Saturday, April 10, 2010

Innovation Training

At the "Innovation ACT" launch Thursday night there was mention of a "certificate in commercialisation". This is the ANU Graduate Certificate in Commercialisation (CTS), run by the College of Business and Economics:
The objective of the Graduate Certificate in Commercialisation is to equip students with the skills, knowledge and experience necessary to bring research-based ideas, inventions and innovations to market, and to contribute to Australia’s economic and social and environmental wellbeing through commercial benefits generate from enhanced delivery of innovation research based products and services. ...
Being a certificate, it requires the equivalent of one semester full time study, made up of semester length (13 week) courses (13 weeks) and intensive (7-10 week) units.

The course consists of:

The most interesting part of this is "Entrepreneurship and New Venture Planning":

Entrepreneurship and New Venture Planning introduces students to the process of identifying new business opportunities, researching and writing a business plan around those opportunities.

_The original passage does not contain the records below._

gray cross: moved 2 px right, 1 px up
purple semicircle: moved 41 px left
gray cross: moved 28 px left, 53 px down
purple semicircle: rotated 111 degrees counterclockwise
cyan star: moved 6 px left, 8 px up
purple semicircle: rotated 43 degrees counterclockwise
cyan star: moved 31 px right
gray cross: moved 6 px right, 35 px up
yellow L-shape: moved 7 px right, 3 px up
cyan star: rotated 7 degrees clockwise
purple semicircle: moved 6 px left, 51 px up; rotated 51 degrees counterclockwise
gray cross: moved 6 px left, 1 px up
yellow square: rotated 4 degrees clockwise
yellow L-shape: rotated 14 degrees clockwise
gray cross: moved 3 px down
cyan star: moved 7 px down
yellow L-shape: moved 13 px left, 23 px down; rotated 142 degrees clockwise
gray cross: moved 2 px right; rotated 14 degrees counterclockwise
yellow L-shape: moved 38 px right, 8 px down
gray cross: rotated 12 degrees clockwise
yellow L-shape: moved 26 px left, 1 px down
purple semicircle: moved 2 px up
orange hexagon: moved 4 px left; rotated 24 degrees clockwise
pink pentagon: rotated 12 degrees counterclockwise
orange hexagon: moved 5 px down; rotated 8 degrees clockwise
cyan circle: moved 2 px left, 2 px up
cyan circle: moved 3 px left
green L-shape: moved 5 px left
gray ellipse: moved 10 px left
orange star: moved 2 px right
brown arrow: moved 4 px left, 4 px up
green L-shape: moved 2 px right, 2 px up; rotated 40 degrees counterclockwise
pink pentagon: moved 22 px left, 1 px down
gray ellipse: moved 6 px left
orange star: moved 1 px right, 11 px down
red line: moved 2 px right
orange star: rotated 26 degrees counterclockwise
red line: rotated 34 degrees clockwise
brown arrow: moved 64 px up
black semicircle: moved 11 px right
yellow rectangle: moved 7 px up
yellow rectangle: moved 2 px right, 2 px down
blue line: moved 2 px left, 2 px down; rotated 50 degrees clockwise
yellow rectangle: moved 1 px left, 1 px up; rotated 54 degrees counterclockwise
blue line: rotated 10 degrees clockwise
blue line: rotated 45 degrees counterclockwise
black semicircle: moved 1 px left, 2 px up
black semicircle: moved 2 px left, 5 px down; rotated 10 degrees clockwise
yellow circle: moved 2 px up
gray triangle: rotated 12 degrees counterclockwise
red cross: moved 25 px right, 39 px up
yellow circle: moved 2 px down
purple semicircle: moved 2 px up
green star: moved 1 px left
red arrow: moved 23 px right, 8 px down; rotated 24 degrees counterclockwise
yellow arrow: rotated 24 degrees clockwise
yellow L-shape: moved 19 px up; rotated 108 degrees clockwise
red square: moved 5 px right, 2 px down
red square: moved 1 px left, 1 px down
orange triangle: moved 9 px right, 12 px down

The students also make an oral presentation of their business plan to an examiners panel – representing hypothetical investors. The students also prepare a personal learning report which reviews how the course has added to their understanding of general management issues. The course gives students practice in managing a group project over an extended timeframe and requires them to draw on all of the core disciplines of management – new concept development, marketing, financing, organisational development and strategy. In this way, the course integrates the learning delivered in specialised courses on these and other management disciplines. The course commences with a series of classroom lectures on principals and processes in opportunity identification, entrepreneurship and business planning. The lectures are reinforced with progress workshops where the students review the work they are doing on their plans with a faculty mentor.

This fits well with the Innovation ACT program, where teams progress a real projects trough stages.

There is some government funding government funding for the program which students can apply for ( Commonwealth Supported Places CSP).

There are a few limitations with the certificate. It appears to be designed for, and only available to, PhD and Masters by Research students at ANU. So postgraduate students doing coursework, including those doing my Green IT Strategies course could not do the certificate. Also there is no distance education e-learning option offered, so students are limited to being at the ANU campus in Canberra.